В тайге Нолли укусил энцефалитный клещ. «Я знал, что главное — добраться домой, к тебе, мама. Поэтому — я здесь».
Обессиленного, истерзанного бредом, дома (в том далеком, тоже «доме», в маленьком поселке — подобно снежинке в волосах — в тайге) его ждало еще одно горе.
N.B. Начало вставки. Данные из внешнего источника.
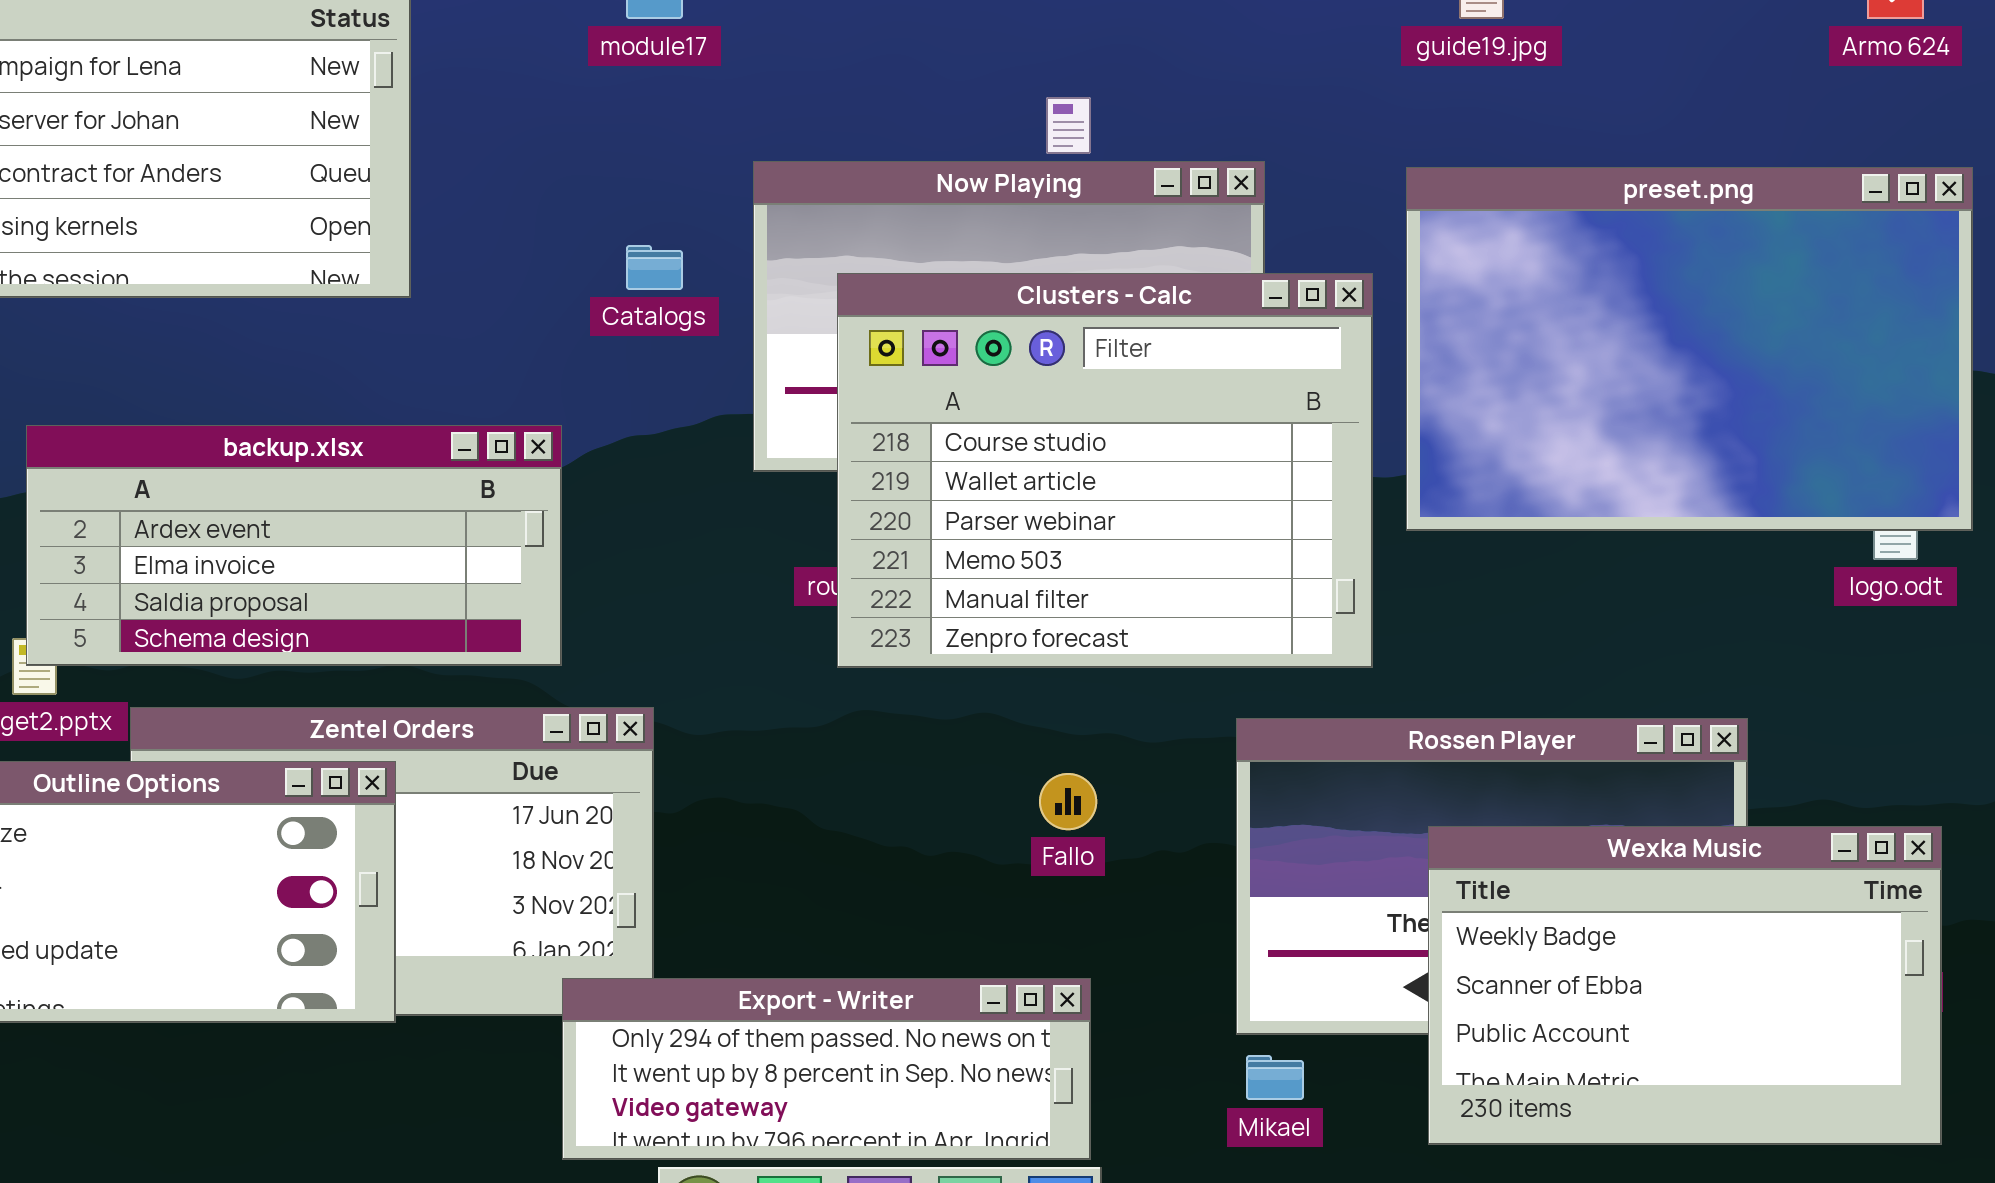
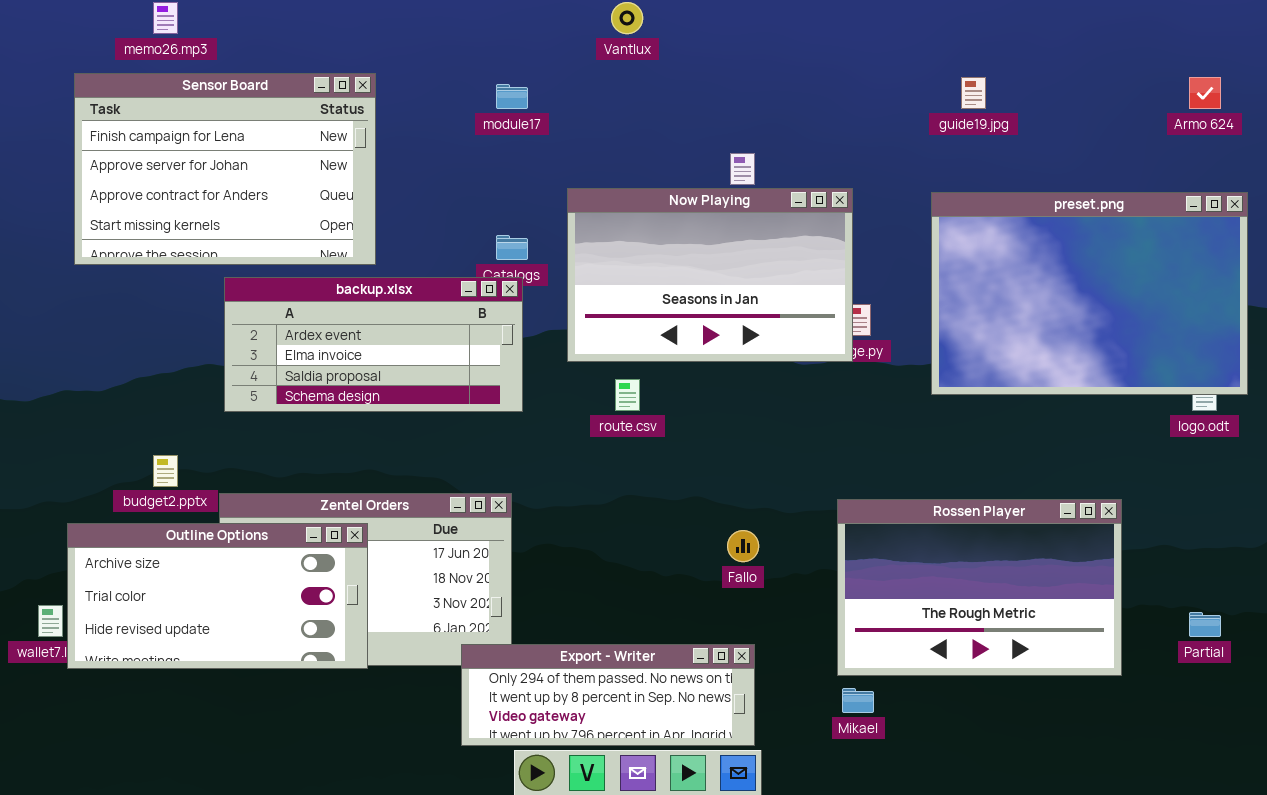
Clusters - Calc: [837,273,1373,668] -> none, closed
backup.xlsx: [26,425,562,666] -> [224,277,523,412], moved
Wexka Music: [1428,826,1942,1145] -> none, closed

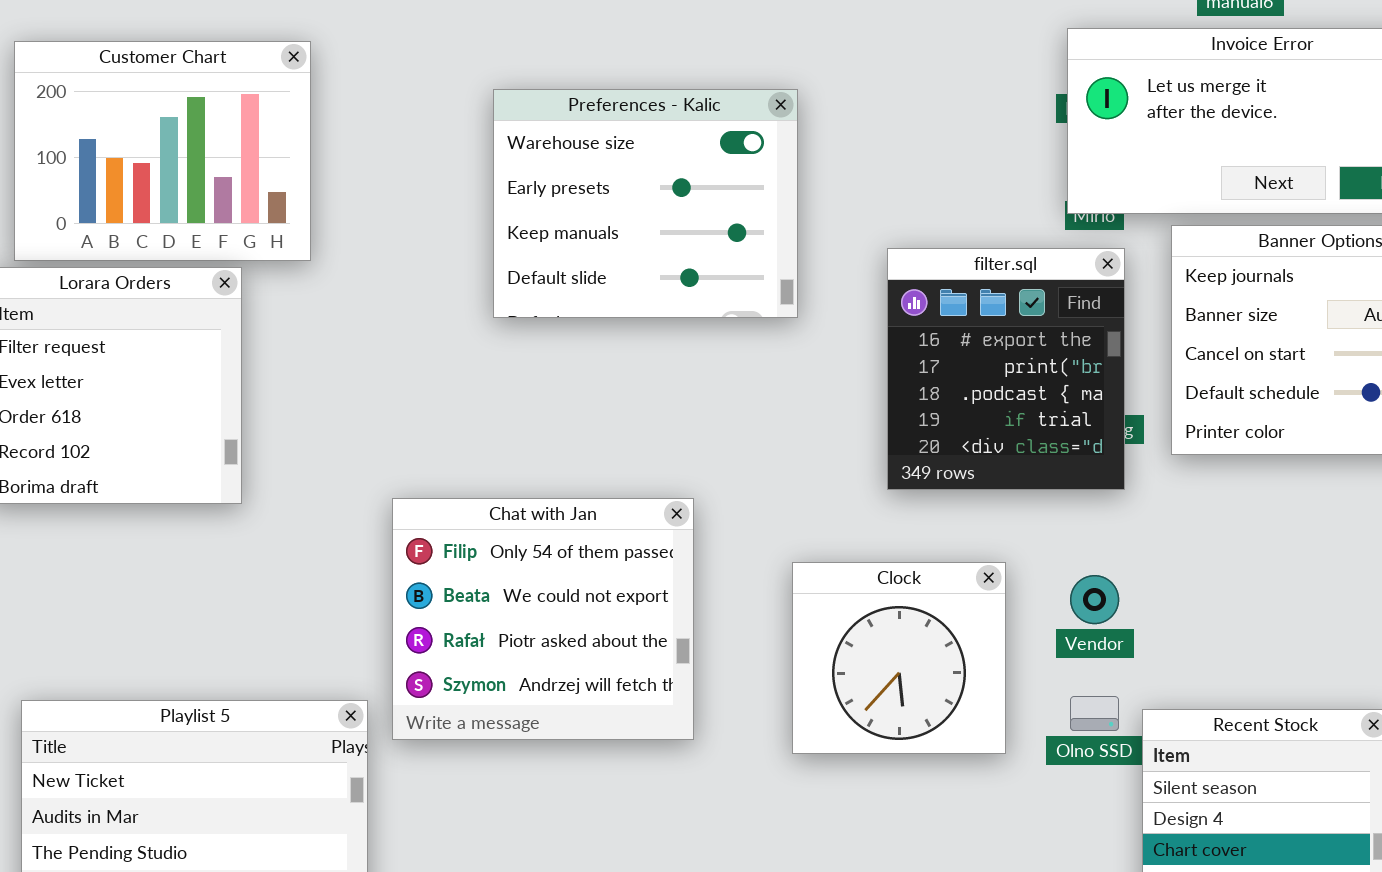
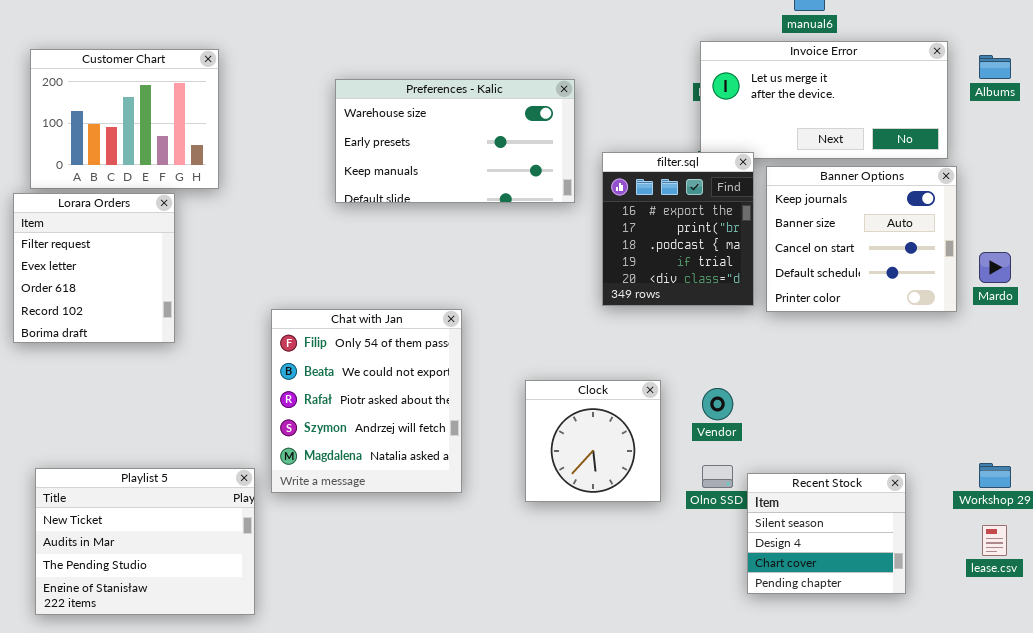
Preferences - Kalic: [493,89,798,318] -> [335,79,575,203], resized
filter.sql: [887,248,1125,490] -> [602,152,754,306], moved
Chat with Jan: [392,498,694,740] -> [271,309,462,493], resized

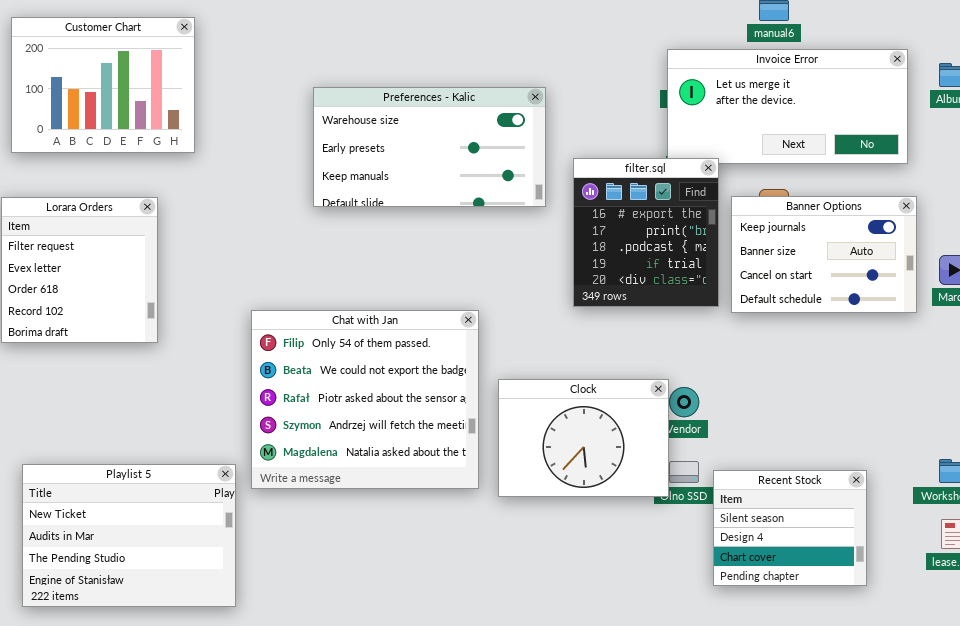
Customer Chart: [30,49,219,189] -> [11,17,195,153], moved
Banner Options: [766,166,957,312] -> [731,196,917,313], resized
Chat with Jan: [271,309,462,493] -> [251,310,479,489], resized
Clock: [525,380,661,502] -> [498,379,669,497], resized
Белолобый встречал Нолли неприветливо. В последние его возвращения из тайги не подходил вообще, а приближающегося к Василисе — отталкивал, скалясь. «Это хорошо, что так. Я за нее — спокоен». Однако, вернувшись в тот роковой день, Нолли застал кобеля и свою жену в совокуплении. «Они не могли расцепиться, а я — я не мог шевельнуться. Мне казалось — я умер». Вошедший на порог следом за отцом Левушка заорал: «Убей их!» — и стал освобождать из чехла ружье, болтавшееся на узкой отцовской спине. Отделившись друг от друга, уличенные набросились на пришедших. «Ты не мужчина! Я — виновата? » — а пес рычал и грозился прыгнуть. «Уходи! Ты нам не нужен!» — это уже через дерево дверей. Отец и сын ушли в лес.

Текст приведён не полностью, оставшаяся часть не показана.